Whitey Bulger Disses Johnny Depp For Black Mass Without Even Seeing It

He was also spotted briefly on the set during the filming.

Advertisement

Glenn Whipp checked in on the Oscar chances for “Spotlight” and also took a look at “The Danish Girl,” as well as Sandra Bullock and “Our Brand Is Crisis” and Ridley Scott’s “The Martian.”

And photographer Jay Clendenin was busy taking portraits of an astonishing number of very attractive people.

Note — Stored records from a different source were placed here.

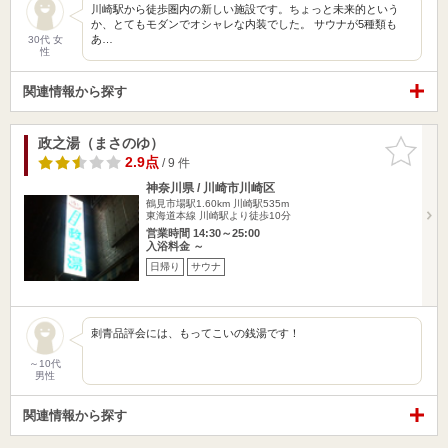
川崎駅から徒歩圏内の新しい施設です。ちょっと未来的という
か、とてもモダンでオシャレな内装でした。 サウナが5種類も
あ…
30代 女
性
関連情報から探す
政之湯（まさのゆ）
お気に入
りに追加
2.9点
/ 9 件
神奈川県 / 川崎市川崎区
鶴見市場駅1.60km
川崎駅535m
東海道本線 川崎駅より徒歩10分
営業時間 14:30～25:00
入浴料金 ～
日帰り
サウナ
刺青品評会には、もってこいの銭湯です！
～10代
男性
関連情報から探す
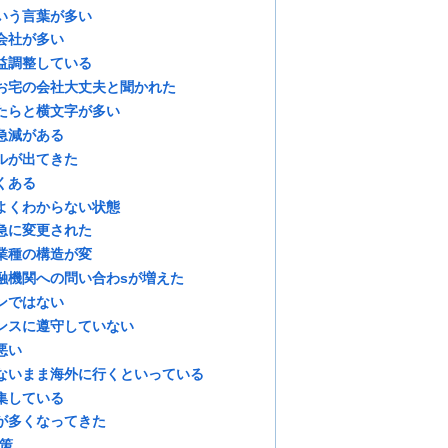
いう言葉が多い
会社が多い
益調整している
お宅の会社大丈夫と聞かれた
たらと横文字が多い
急減がある
ルが出てきた
くある
よくわからない状態
急に変更された
業種の構造が変
融機関への問い合わsが増えた
ンではない
ンスに遵守していない
悪い
ないまま海外に行くといっている
集している
が多くなってきた
策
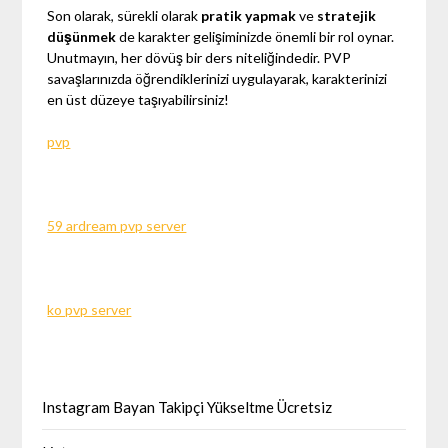
Son olarak, sürekli olarak
pratik yapmak
ve
stratejik
düşünmek
de karakter gelişiminizde önemli bir rol oynar.
Unutmayın, her dövüş bir ders niteliğindedir. PVP
savaşlarınızda öğrendiklerinizi uygulayarak, karakterinizi
en üst düzeye taşıyabilirsiniz!
pvp
59 ardream pvp server
ko pvp server
Instagram Bayan Takipçi Yükseltme Ücretsiz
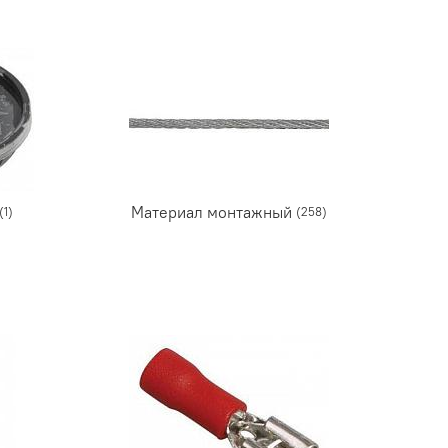
Материал монтажный
(1)
(258)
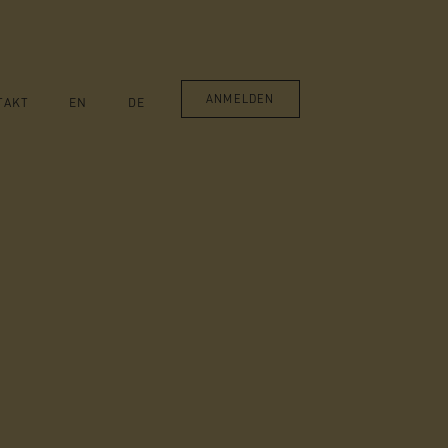
ANMELDEN
TAKT
EN
DE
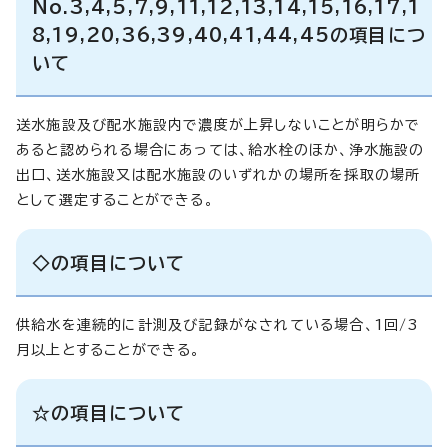
No.3,4,5,7,9,11,12,13,14,15,16,17,1
8,19,20,36,39,40,41,44,45の項目につ
いて
送水施設及び配水施設内で濃度が上昇しないことが明らかで
あると認められる場合にあっては、給水栓のほか、浄水施設の
出口、送水施設又は配水施設のいずれかの場所を採取の場所
として選定することができる。
◇の項目について
供給水を連続的に計測及び記録がなされている場合、1回/3
月以上とすることができる。
☆の項目について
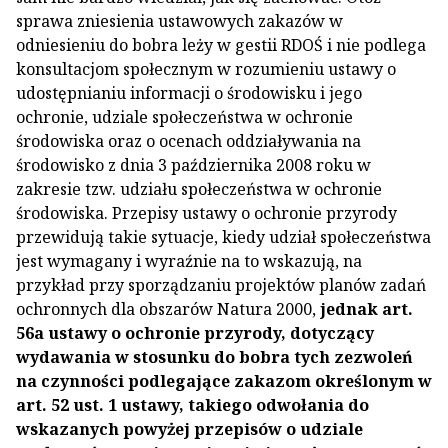
sprawa zniesienia ustawowych zakazów w
odniesieniu do bobra leży w gestii RDOŚ i nie podlega
konsultacjom społecznym w rozumieniu ustawy o
udostępnianiu informacji o środowisku i jego
ochronie, udziale społeczeństwa w ochronie
środowiska oraz o ocenach oddziaływania na
środowisko z dnia 3 października 2008 roku w
zakresie tzw. udziału społeczeństwa w ochronie
środowiska. Przepisy ustawy o ochronie przyrody
przewidują takie sytuacje, kiedy udział społeczeństwa
jest wymagany i wyraźnie na to wskazują, na
przykład przy sporządzaniu projektów planów zadań
ochronnych dla obszarów Natura 2000,
jednak art.
56a ustawy o ochronie przyrody, dotyczący
wydawania w stosunku do bobra tych zezwoleń
na czynności podlegające zakazom określonym w
art. 52 ust. 1 ustawy, takiego odwołania do
wskazanych powyżej przepisów o udziale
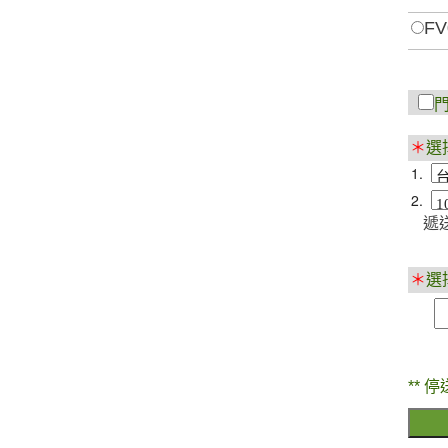
FV
＊
選
1.
2.
遞送
＊
選
** 停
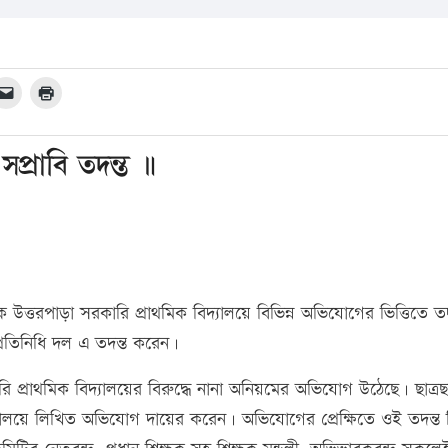
প্রাবি তদন্ত ॥
উত্তরপাড়া সরকারি প্রাথমিক বিদ্যালয়ে বিভিন্ন অভিযোগের ভিত্তিতে তদ
্রতিনিধি দল এ তদন্ত করেন।
 প্রাথমিক বিদ্যালয়ের বিরুদ্ধে নানা অনিয়মের অভিযোগ উঠেছে। ছাত্রছা
ার্যালয়ে লিখিত অভিযোগ দায়ের করেন। অভিযোগের প্রেক্ষিতে ওই তদন্ত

Beyond his performance it’s a handsome, sharply executed but fairly hollow gangster drama, its gripping true story not entirely compensating for its emotional malnourishment.

What superhero films are to the zeitgeist now, mob movies have been to the 1930s and ’40s – in addition to the ’70s, ’80s and early ’90s, when Goodfellas, The Untouchables and The Godfather trilogy fascinated cinema tradition. “This is definitely not a film that pretends to have any answers and suggests it’s a struggle to even fully understand what the right questions might be”.

Boston gangster James “Whitey” Bulger, who is now in a Florida maximum security prison serving two life sentences, has no intention of seeing Johnny Depp’s portrayal of him in the upcoming film based on his life, “Black Mass”.

“The limitations of time allowed only glimpses of Jim Bulger’s other qualities, especially his intelligence, wit and ability to truly love someone”, Carney told the Globe. It shaped him from someone who may have cared for his neighborhood and showed outward loyalty for his long time acquaintances (though not enough not to exploit them), into the hateful and sociopathic criminal he became known for.

But this is the kind of full-bodied, substantial performance that Depp hasn’t given in perhaps a decade, teased out by director Scott Cooper in a film that would benefit from capitalising more on its characters. The one-time A-lister of A-listers dons a bald wig, contact lenses and a Bahhhston accent to play infamous FBI informant Whitey Bulger in Black Mass, widely being hailed as his sorely needed comeback vehicle. “I kind of ran between the raindrops, collecting tidbits of solid information that could be incorporated into his character”. Sure, he gets angry, but he never doesn’t know what he’s doing. “I have never seen a contemporary criminal so pass into the cultural myth-making apparatus the way Bulger has”. Lacking any developed relationship or even a clear arc, Bulger works mostly as monster rather than man: an impassive, malevolent presence who revels in his ability to catch his victims off-guard. Bulger wanted more territory and Connolly was looking for another way to make himself famous within the bureau. The hard part in these stories are the cuts that have to be made. At a certain point, it’s like, why? You express a legitimate part of yourself and of humanity.

Wes Craven arrives at the Scream Awards in Los Angeles on October . 16, 2010.

Advertisement

You can see in full in the video below.

Can Johnny Depp comeback vehicle 'Black Mass' soar to number one?